Entries supplied
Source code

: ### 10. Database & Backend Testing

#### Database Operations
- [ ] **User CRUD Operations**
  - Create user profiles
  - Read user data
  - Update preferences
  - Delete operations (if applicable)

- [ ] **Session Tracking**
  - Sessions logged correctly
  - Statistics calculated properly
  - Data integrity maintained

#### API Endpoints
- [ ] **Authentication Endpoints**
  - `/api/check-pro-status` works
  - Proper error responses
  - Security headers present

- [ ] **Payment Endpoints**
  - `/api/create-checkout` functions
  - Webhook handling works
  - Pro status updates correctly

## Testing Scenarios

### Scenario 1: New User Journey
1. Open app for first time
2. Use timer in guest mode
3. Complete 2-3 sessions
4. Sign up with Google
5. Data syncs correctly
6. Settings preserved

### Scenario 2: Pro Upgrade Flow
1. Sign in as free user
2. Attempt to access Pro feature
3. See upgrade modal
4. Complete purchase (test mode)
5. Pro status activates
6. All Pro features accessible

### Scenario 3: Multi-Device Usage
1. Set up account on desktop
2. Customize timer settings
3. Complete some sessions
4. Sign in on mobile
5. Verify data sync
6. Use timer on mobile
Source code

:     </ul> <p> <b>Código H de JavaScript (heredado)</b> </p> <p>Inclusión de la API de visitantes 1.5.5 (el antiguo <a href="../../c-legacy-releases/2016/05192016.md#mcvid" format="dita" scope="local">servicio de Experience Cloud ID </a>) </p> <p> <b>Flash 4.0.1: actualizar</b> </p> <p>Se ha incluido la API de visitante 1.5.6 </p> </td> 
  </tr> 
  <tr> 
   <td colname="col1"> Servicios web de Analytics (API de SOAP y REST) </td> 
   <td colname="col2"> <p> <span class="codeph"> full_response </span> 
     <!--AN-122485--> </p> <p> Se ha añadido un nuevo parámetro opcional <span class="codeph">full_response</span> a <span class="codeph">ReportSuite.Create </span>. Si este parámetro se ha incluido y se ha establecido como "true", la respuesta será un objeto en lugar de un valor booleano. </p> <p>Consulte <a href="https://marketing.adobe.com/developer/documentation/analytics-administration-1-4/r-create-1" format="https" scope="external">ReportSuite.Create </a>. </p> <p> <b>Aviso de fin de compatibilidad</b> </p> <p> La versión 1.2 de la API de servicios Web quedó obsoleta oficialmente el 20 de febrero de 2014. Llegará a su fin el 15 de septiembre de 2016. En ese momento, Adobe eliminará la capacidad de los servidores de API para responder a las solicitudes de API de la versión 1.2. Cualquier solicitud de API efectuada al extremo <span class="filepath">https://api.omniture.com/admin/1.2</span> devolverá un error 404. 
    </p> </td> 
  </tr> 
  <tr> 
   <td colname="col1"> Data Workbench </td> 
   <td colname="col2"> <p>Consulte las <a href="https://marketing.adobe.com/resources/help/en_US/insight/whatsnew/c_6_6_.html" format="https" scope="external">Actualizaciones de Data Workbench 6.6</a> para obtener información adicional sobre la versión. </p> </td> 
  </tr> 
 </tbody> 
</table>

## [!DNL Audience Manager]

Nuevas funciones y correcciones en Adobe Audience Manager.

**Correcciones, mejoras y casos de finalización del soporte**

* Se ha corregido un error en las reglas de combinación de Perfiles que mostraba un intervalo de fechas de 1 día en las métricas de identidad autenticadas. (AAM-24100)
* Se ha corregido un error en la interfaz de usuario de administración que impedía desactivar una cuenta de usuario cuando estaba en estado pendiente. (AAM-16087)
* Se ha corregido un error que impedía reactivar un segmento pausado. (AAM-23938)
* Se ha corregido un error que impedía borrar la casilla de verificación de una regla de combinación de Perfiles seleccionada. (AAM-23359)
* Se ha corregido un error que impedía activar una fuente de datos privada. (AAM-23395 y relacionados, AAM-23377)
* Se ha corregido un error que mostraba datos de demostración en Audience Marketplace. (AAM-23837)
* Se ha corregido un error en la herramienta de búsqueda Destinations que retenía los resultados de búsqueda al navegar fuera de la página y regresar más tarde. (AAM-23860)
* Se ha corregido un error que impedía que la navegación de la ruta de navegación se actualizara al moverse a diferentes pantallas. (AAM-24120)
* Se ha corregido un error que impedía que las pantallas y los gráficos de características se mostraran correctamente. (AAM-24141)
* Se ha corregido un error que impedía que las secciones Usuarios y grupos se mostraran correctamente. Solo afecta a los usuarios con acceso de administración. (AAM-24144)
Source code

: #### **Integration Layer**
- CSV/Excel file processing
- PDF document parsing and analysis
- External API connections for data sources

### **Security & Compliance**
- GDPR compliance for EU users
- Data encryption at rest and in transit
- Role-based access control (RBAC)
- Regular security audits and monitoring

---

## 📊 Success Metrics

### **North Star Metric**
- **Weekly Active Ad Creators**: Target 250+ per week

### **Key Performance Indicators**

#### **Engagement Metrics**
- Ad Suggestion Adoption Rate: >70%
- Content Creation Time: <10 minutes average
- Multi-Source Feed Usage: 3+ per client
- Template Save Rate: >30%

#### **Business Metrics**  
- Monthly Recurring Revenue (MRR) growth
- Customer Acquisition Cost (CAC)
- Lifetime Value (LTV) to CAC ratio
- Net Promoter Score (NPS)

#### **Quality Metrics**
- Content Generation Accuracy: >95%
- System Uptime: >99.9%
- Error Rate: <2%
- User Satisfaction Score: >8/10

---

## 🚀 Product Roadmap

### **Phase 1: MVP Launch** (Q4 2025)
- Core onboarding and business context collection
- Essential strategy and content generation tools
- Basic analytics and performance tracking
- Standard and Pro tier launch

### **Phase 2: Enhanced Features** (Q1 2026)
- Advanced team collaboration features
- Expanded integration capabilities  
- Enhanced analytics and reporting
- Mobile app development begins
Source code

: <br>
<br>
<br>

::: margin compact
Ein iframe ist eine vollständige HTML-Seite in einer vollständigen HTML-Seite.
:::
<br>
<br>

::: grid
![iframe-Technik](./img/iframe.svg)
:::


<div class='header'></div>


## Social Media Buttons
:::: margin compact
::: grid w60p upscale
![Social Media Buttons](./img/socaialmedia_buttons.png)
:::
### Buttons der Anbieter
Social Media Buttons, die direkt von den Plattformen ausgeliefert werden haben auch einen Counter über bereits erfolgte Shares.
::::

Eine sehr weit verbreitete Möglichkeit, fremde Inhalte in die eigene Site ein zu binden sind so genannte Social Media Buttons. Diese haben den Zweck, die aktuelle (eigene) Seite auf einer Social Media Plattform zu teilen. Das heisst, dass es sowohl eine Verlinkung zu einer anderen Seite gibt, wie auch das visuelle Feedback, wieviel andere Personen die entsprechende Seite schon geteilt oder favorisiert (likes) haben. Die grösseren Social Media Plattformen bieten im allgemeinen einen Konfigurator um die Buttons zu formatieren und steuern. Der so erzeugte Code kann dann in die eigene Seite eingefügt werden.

Request
Give only the lines from the one holding "## 📊 Success Metrics" through the one holding "## 🚀 Product Roadmap", each restated exactly as it appears above.

Answer space
## 📊 Success Metrics

### **North Star Metric**
- **Weekly Active Ad Creators**: Target 250+ per week

### **Key Performance Indicators**

#### **Engagement Metrics**
- Ad Suggestion Adoption Rate: >70%
- Content Creation Time: <10 minutes average
- Multi-Source Feed Usage: 3+ per client
- Template Save Rate: >30%

#### **Business Metrics**  
- Monthly Recurring Revenue (MRR) growth
- Customer Acquisition Cost (CAC)
- Lifetime Value (LTV) to CAC ratio
- Net Promoter Score (NPS)

#### **Quality Metrics**
- Content Generation Accuracy: >95%
- System Uptime: >99.9%
- Error Rate: <2%
- User Satisfaction Score: >8/10

---

## 🚀 Product Roadmap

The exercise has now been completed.